→ Your task
Word for word, restate the lines of the material below from its first line through the one containing "104 413 48281". Omit the rest.
*** Provided entries ***
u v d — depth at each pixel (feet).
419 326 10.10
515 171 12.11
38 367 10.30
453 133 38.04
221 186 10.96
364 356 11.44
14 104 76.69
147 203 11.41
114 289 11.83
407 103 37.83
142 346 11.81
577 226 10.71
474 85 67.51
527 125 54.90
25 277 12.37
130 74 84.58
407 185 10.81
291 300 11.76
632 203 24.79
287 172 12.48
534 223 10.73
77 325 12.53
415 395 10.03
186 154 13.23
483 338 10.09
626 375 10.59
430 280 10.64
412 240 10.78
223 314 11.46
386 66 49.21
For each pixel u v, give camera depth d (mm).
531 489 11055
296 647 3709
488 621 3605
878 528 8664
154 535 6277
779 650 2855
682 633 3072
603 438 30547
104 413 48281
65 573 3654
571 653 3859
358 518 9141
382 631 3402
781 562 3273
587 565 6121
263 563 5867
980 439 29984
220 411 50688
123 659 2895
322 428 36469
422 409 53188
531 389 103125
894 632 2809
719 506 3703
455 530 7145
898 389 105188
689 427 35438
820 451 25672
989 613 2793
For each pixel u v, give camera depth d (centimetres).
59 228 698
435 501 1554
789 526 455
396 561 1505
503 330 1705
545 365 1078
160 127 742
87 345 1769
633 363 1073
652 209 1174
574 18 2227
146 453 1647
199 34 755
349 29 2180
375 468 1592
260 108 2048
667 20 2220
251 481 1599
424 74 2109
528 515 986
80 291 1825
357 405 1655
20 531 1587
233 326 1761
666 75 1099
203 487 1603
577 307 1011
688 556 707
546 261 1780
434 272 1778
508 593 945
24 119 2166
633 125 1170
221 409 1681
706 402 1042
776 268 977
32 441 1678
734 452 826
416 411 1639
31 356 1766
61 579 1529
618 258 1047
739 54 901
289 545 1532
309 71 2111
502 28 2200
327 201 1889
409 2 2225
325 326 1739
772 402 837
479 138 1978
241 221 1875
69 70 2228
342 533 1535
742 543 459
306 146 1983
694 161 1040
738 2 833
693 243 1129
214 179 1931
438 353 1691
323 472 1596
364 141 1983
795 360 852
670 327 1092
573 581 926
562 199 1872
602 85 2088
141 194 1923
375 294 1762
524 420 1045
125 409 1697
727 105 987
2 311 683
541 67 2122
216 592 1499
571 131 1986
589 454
*** End of Provided entries ***
→ Answer for this exercise
u v d — depth at each pixel (feet).
419 326 10.10
515 171 12.11
38 367 10.30
453 133 38.04
221 186 10.96
364 356 11.44
14 104 76.69
147 203 11.41
114 289 11.83
407 103 37.83
142 346 11.81
577 226 10.71
474 85 67.51
527 125 54.90
25 277 12.37
130 74 84.58
407 185 10.81
291 300 11.76
632 203 24.79
287 172 12.48
534 223 10.73
77 325 12.53
415 395 10.03
186 154 13.23
483 338 10.09
626 375 10.59
430 280 10.64
412 240 10.78
223 314 11.46
386 66 49.21
For each pixel u v, give camera depth d (mm).
531 489 11055
296 647 3709
488 621 3605
878 528 8664
154 535 6277
779 650 2855
682 633 3072
603 438 30547
104 413 48281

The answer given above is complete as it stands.